What is expected: Rewrite the records starting at the line that contains "right knee: (357, 221, 22)" and running through the end of the records, replacing "hip" with "hip joint" and leaving everything else unchanged.

Data records:

================================

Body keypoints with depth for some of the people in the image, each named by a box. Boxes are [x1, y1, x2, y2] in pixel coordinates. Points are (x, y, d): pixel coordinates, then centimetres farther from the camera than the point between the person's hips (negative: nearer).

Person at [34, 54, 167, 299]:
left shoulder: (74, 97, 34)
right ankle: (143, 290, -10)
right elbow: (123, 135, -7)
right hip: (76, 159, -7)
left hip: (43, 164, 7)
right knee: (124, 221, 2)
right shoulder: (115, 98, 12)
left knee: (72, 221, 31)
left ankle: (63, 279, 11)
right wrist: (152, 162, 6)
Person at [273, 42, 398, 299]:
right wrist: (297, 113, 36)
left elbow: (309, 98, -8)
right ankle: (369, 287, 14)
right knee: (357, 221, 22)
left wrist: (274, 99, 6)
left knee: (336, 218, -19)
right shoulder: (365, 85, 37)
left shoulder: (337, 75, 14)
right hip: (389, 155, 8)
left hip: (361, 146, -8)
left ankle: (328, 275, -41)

================================

Exercise result:
right knee: (357, 221, 22)
left wrist: (274, 99, 6)
left knee: (336, 218, -19)
right shoulder: (365, 85, 37)
left shoulder: (337, 75, 14)
right hip joint: (389, 155, 8)
left hip joint: (361, 146, -8)
left ankle: (328, 275, -41)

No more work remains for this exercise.